Conference participants highlight the importance of infrastructure and consistent regulation
The development of more sustainable aviation technologies will depend on a closely coordinated global approach, participants in a panel discussion in the recent Science|Business Green & Climate Days conference agreed.
Panelists from industry, the research sphere and the European Commission all expressed excitement and optimism about major investments and advances in new materials, sustainable fuels, new engine technology and air traffic management. Each will play a role in delivering net-zero or carbon-neutral aviation by 2050, they said.
The discussion highlighted the importance of ensuring advances in aircraft and engine design are matched by investments in infrastructure on the ground and coherent global regulations.
“Incentives that foster infrastructure to make alternative fuels more widely available and affordable are just as important as making new aircraft and engines,” said Riccardo Procacci, CEO of Avio Aero and a Vice President of GE Aerospace, which sponsored the discussion. Since many aircraft take off in one country and land in another country or even continent, it’s imperative that technical innovation is matched by “a global and consistent approach to regulation and certification standards,” he added.
The European Union, for its part, is investing heavily in transformational technologies. For example, the EU has invested €1.7 billion in a Clean Aviation Joint Undertaking that brings together researchers from the public and private sectors on projects including the development of hybrid-electric regional aircraft, ultra-efficient short- and medium-haul aircraft and disruptive technologies to pave the way for hydrogen-powered airplanes.
Rosalinde van der Vlies, a director in the Commission’s Research department (DG RTD), said the Commission is also looking at all the framework conditions that will be necessary to deliver zero-emission aviation.
Damien Meadows, legal and political advisor in the Commission’s DG CLIMA team, listed several examples of EU funding already available and soon to be available: the European Emissions Trading Scheme finances the €40 billion ETS Innovation Fund that aims to support investments in airport infrastructure and biofuel manufacturing through 2030, he said. The Commission will also soon launch an €800 million auction for the production of “green” hydrogen destined for aircraft fuel. And starting in January, the ETS will offer another €2 billion to cover the difference in cost between traditional aviation fuel and more sustainable alternatives for some 300 airports around Europe.
“The transition is necessary, but it's not necessarily going to be cheap,” Meadows quipped.

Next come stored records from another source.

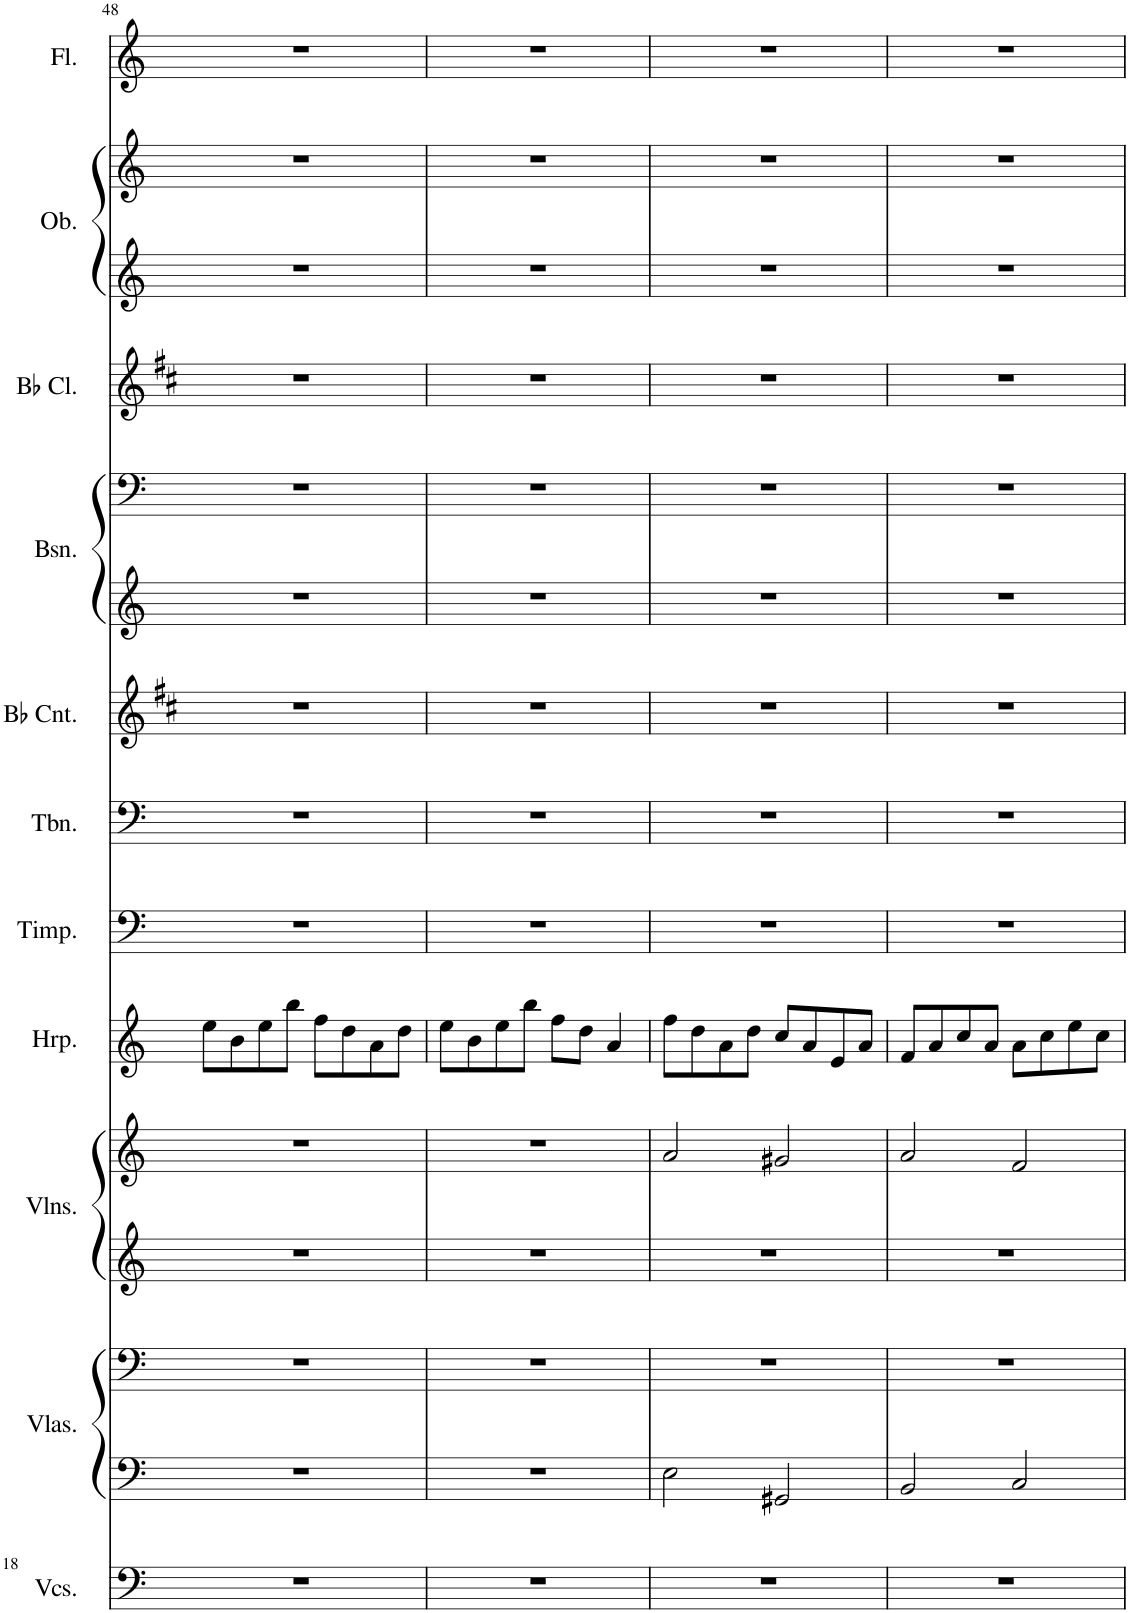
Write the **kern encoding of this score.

**kern	**kern	**kern	**kern	**kern	**kern	**kern	**kern	**kern	**kern	**kern	**kern	**kern	**kern	**kern
*part11	*part10	*part10	*part9	*part9	*part8	*part7	*part6	*part5	*part4	*part4	*part3	*part2	*part2	*part1
*staff15	*staff14	*staff13	*staff12	*staff11	*staff10	*staff9	*staff8	*staff7	*staff6	*staff5	*staff4	*staff3	*staff2	*staff1
*I"Violoncellos	*I"Violas	*	*I"Violins	*	*I"Harp	*I"Timpani	*I"Trombone	*I"Bb Cornet	*I"Bassoon	*	*I"Bb Clarinet	*I"Oboe	*	*I"Flute
*I'Vcs.	*I'Vlas.	*	*I'Vlns.	*	*I'Hrp.	*I'Timp.	*I'Tbn.	*I'Bb Cnt.	*I'Bsn.	*	*I'Bb Cl.	*I'Ob.	*	*I'Fl.
!!LO:PB:g=z
*clefF4	*clefF4	*clefF4	*clefG2	*clefG2	*clefG2	*clefF4	*clefF4	*clefG2	*clefG2	*clefF4	*clefG2	*clefG2	*clefG2	*clefG2
*	*	*	*	*	*	*	*	*Trd1c2	*	*	*Trd1c2	*	*	*
*k[]	*k[]	*k[]	*k[]	*k[]	*k[]	*k[]	*k[]	*k[f#c#]	*k[]	*k[]	*k[f#c#]	*k[]	*k[]	*k[]
*M4/4	*M4/4	*M4/4	*M4/4	*M4/4	*M4/4	*M4/4	*M4/4	*M4/4	*M4/4	*M4/4	*M4/4	*M4/4	*M4/4	*M4/4
=48	=48	=48	=48	=48	=48	=48	=48	=48	=48	=48	=48	=48	=48	=48
1r	1r	1r	1r	1r	8ee\L	1r	1r	1r	1r	1r	1r	1r	1r	1r
.	.	.	.	.	8b\	.	.	.	.	.	.	.	.	.
.	.	.	.	.	8ee\	.	.	.	.	.	.	.	.	.
.	.	.	.	.	8bb\J	.	.	.	.	.	.	.	.	.
.	.	.	.	.	8ff\L	.	.	.	.	.	.	.	.	.
.	.	.	.	.	8dd\	.	.	.	.	.	.	.	.	.
.	.	.	.	.	8a\	.	.	.	.	.	.	.	.	.
.	.	.	.	.	8dd\J	.	.	.	.	.	.	.	.	.
=49	=49	=49	=49	=49	=49	=49	=49	=49	=49	=49	=49	=49	=49	=49
1r	1r	1r	1r	1r	8ee\L	1r	1r	1r	1r	1r	1r	1r	1r	1r
.	.	.	.	.	8b\	.	.	.	.	.	.	.	.	.
.	.	.	.	.	8ee\	.	.	.	.	.	.	.	.	.
.	.	.	.	.	8bb\J	.	.	.	.	.	.	.	.	.
.	.	.	.	.	8ff\L	.	.	.	.	.	.	.	.	.
.	.	.	.	.	8dd\J	.	.	.	.	.	.	.	.	.
.	.	.	.	.	4a/	.	.	.	.	.	.	.	.	.
=50	=50	=50	=50	=50	=50	=50	=50	=50	=50	=50	=50	=50	=50	=50
1r	2E\	1r	1r	2a/	8ff\L	1r	1r	1r	1r	1r	1r	1r	1r	1r
.	.	.	.	.	8dd\	.	.	.	.	.	.	.	.	.
.	.	.	.	.	8a\	.	.	.	.	.	.	.	.	.
.	.	.	.	.	8dd\J	.	.	.	.	.	.	.	.	.
.	2GG#X/	.	.	2g#X/	8cc/L	.	.	.	.	.	.	.	.	.
.	.	.	.	.	8a/	.	.	.	.	.	.	.	.	.
.	.	.	.	.	8e/	.	.	.	.	.	.	.	.	.
.	.	.	.	.	8a/J	.	.	.	.	.	.	.	.	.
=51	=51	=51	=51	=51	=51	=51	=51	=51	=51	=51	=51	=51	=51	=51
1r	2BB/	1r	1r	2a/	8f/L	1r	1r	1r	1r	1r	1r	1r	1r	1r
.	.	.	.	.	8a/	.	.	.	.	.	.	.	.	.
.	.	.	.	.	8cc/	.	.	.	.	.	.	.	.	.
.	.	.	.	.	8a/J	.	.	.	.	.	.	.	.	.
.	2C/	.	.	2f/	8a\L	.	.	.	.	.	.	.	.	.
.	.	.	.	.	8cc\	.	.	.	.	.	.	.	.	.
.	.	.	.	.	8ee\	.	.	.	.	.	.	.	.	.
.	.	.	.	.	8cc\J	.	.	.	.	.	.	.	.	.
=	=	=	=	=	=	=	=	=	=	=	=	=	=	=
*-	*-	*-	*-	*-	*-	*-	*-	*-	*-	*-	*-	*-	*-	*-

The journey from greater efficiency to hydrogen power
Procacci and fellow engineer Michael May, head of the Aviation Business Unit in Germany’s Fraunhofer Institute for High-Speed Dynamics, Ernst-Mach-Institut, both underlined that innovation will take place in phases.
The first changes we are likely to see in coming years are so-called “open-fan” engines, which remove the case around the front fan of the engine to enable a larger fan size and much higher bypass ratio than current commercial engines. This improves energy efficiency. Next we might see hybrid-electric propulsion for short-haul flights within Europe.
It will take longer for the industry to deliver aircraft powered by hydrogen fuel cells or pure hydrogen, they said. May said all-hydrogen aircraft would likely require a complete redesign since hydrogen takes more volume than kerosene, which is generally stored in an airplane’s wings. “You have to re-think the structure” of the aircraft, he said. “Maybe you’re not storing the fuel in the wings anymore.”
GE, for its part, is banking on an all-of-the-above strategy. It has invested almost US$2 billion in research and development in 2022 and has doubled the number of engineers that it employs in Europe in the past 10 years.
While Procacci bristles at public perceptions that aviation is a major contributor to climate change—the actual figure is about 5% of global CO2 emissions, and about 3% in Europe, according to the EU and to the Organization for Economic Cooperation and Development—he acknowledged that the expected growth in aviation makes the sector a target. With as much as a decade required to test and certify new aircraft, components and fuels, “it’s important that we act now before it’s too late” to meet the 2050 net-zero goals, he stressed.